Amatiwana Trumai, Images du Xingu à l’usage des Blancs qui ne peuvent pas comprendre

Structure : Le Creux de l’enfer – Centre d’art contemporain d’intérêt national – Usine du May

du 23 octobre 2021 au 6 février 2022

Vernissage : le 22 octobre 2021 à 19h

Commissariat et scénographie : Jérôme de Vienne

Horaires : du mercredi au vendredi, de 14h à 18h et le week-end, de 10h à 18h. Fermeture annuelle du 3 au 18 janvier 2022

Entrée libre et gratuite

Site internet du Creux de l’enfer

L’exposition de Jérôme de Vienne a reçu le soutien de l’École Supérieure d’Art de Clermont Métropole et de Clermont Auvergne Métropole.

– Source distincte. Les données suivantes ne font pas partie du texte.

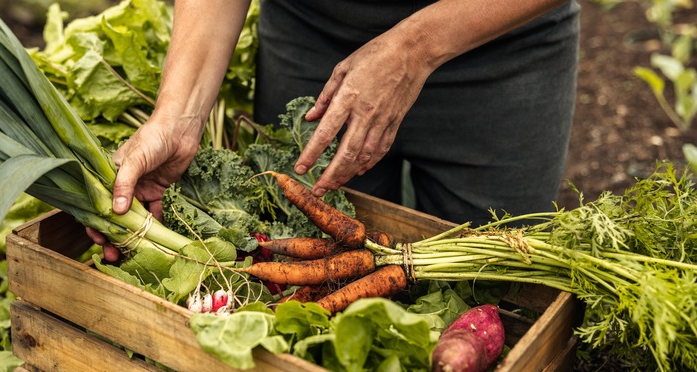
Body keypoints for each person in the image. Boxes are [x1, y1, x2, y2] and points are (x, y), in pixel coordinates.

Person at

La pratique d’Amatiwana Trumai peut être lue à la lumière du titre que Jérôme de Vienne a donné à l’exposition. À la fois constat d’incompréhension et tentative de dialogue, la formule condense les contradictions à l’œuvre à la fois dans sa carrière, dans sa peinture et dans ses propos : La volonté de montrer le Xingu et de transmettre sa connaissance de la culture Trumai aux générations futures , mais également de sauver sa culture, en s’appropriant pour cela une certaine conception occidentale du patrimoine tout en souhaitant que que cette culture puisse être comprise par les « Blancs », en s’appropriant pour cela une forme d’art – une peinture à l’huile sur toile – qu’ils pourront reconnaître comme telle.

C’est donc un travail de traduction auquel se livre Amatiwana Trumai : les images qu’il propose de sa propre culture intègrent de façon intrinsèque le regard que les Blancs portent sur elle, et son travail se construit dans ce mouvement d’aller-retour : conserver les traces de sa culture pour les siens, montrer et expliquer aux Blancs, dans leur langage et selon leurs formes, ce qu’ils ne peuvent, par définition, pas comprendre – tout en rappelant constamment l’opacité et le malentendu inhérents à cette opération.

Amatiwana Trumai et sa peinture donnent un exemple complexe et parlant de ce que Mary-Louise Pratt nomme les «Arts de la zone de contact». Par ce terme, elle décrit des « espaces sociaux où différentes cultures se rencontrent, s’affrontent et luttent les unes avec les autres, souvent dans un contexte de relations hautement asymétriques de domination et de subordination – comme le colonialisme ou l’esclavage, et leurs avatars
actuels vécus partout dans le monde.»

Présentée d’abord à l’occasion de la 69ème édition de Jeune Création, en février 2020, cette monographie sur le travail d’Amatiwana Trumai adoptait la forme et les codes d’un « grand musée en miniature » – qui sacralisait cette peinture selon des formes muséales canoniques en occident, tout en ramenant les visiteur·euses à leur inadéquation dans ce lieu, et à l’artificialité des normes de « neutralité » à l’œuvre dans notre regard.
Il s’agissait de ne pas effacer l’opacité de cette peinture, ni
l’étrangeté de sa présence dans ce contexte.

À l’inverse, ou en miroir, l’exposition au Creux de l’enfer sera la projection dans l’espace d’exposition d’un catalogue monographique en devenir : Le visiteur se verra réduit à une taille miniature, et les murs seront autant de pages agrandies, portant les toiles à l’endroit de leur reproduction.
Elle sera aussi l’occasion d’un dialogue avec les héritiers d’Amati, pour réfléchir à une future exposition consacrée à son travail à Canarana, où il a vécu, et aux formes de muséographie à inventer dans ce contexte.
Une série d’invitations, jalonnant l’exposition, tentera de dérouler et de suivre les différentes pistes et questionnements soulevés par la pratique de ce peintre, et la position ambiguë inhérente à sa position dans cette exposition.